PASSAGE SHOWN =>
──────
Problems are either of known or unknown causes. Known causes are Known Errors. Unknown causes are...Problems? The Fault is assigned to Problem Management where it is either KE or Problem. So a definition of a Problem can be: An unknown cause of one or more Incidents or Faults. Known Errors being: A known cause of one or more Incidents or Faults.

Why don't we just call it Error Management and have Known Errors and Unknown Errors? Just a thought.

So, from Problems/Unknown Errors or Known Errors we can move to Change Management and hopefully (with successful implementations) reduces Faults/Incidents.

I think I got that one alright.

http://www.itskeptic.org/itil-v3-incident-definition-camels-and-committe...

This one is again Fault. It is a detected CI that is "about" to cause an Incident. Follows like the above example.

http://www.itskeptic.org/itil-v3-incident-definition-camels-and-committe...

The bomb...I'd say...Fault! It speaks to the "imminent failure of a CI" (one can presume it is still Fault even if it is more than a singularly CI that is under threat).

It does get interesting here though. Would it naturally go from Fault to Unknown Error/Problem? Would we go from there to a BC plan? Or do you go from Fault to "Risk Management" to BC plan (or perhaps Problem to disengage the bomb). My gut says we go to Problem first. Well, actually, my gut says since I am in the same building as the DC that I don't quibble about details like this, and busy myself calling my wife as I quickly make my escape.

http://www.itskeptic.org/itil-v3-incident-definition-camels-and-committe...

1) Theory: This would be a Fault. It would flow to Problem and so on.
2) Real Life: Unauthorized change, Fault, Known Error (why try to restart it, unless this is a prescribed action?), Problem (it turned out the prescribed action didn't work...so now it is an Unknown Error).....then Friday we have Incidents tying to the already opened Problem.

http://www.itskeptic.org/itil-v3-incident-definition-camels-and-committe...
──────
RAW DATA =>

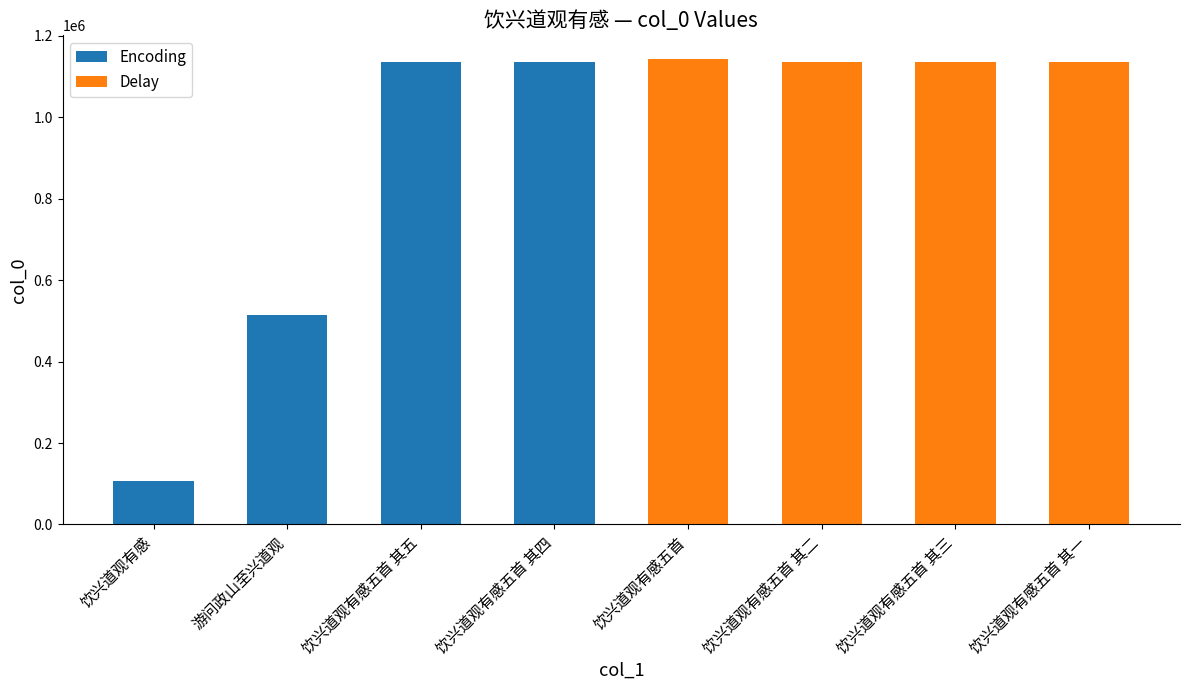

At which category is the sum across all series the highest?

饮兴道观有感五首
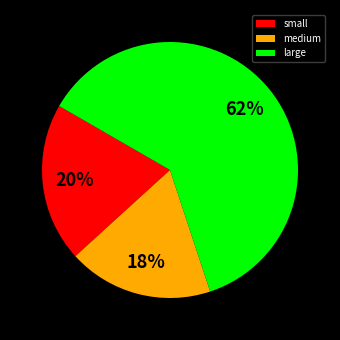

Which slice is the smallest?

medium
──────
TASKS AND EXERCISES =>
**A.** How does the forum post define a Known Error?
**B.** Quote the forum post word for word, beginning at the words "So, from Problems/Unknown" and stopping after "is under threat).".
Rely only on the forum post here, not on the data.

SOLUTIONS FOR EACH TASK =>
**A.** A known cause of one or more Incidents or Faults.

**B.**
So, from Problems/Unknown Errors or Known Errors we can move to Change Management and hopefully (with successful implementations) reduces Faults/Incidents.

I think I got that one alright.

http://www.itskeptic.org/itil-v3-incident-definition-camels-and-committe...

This one is again Fault. It is a detected CI that is "about" to cause an Incident. Follows like the above example.

http://www.itskeptic.org/itil-v3-incident-definition-camels-and-committe...

The bomb...I'd say...Fault! It speaks to the "imminent failure of a CI" (one can presume it is still Fault even if it is more than a singularly CI that is under threat).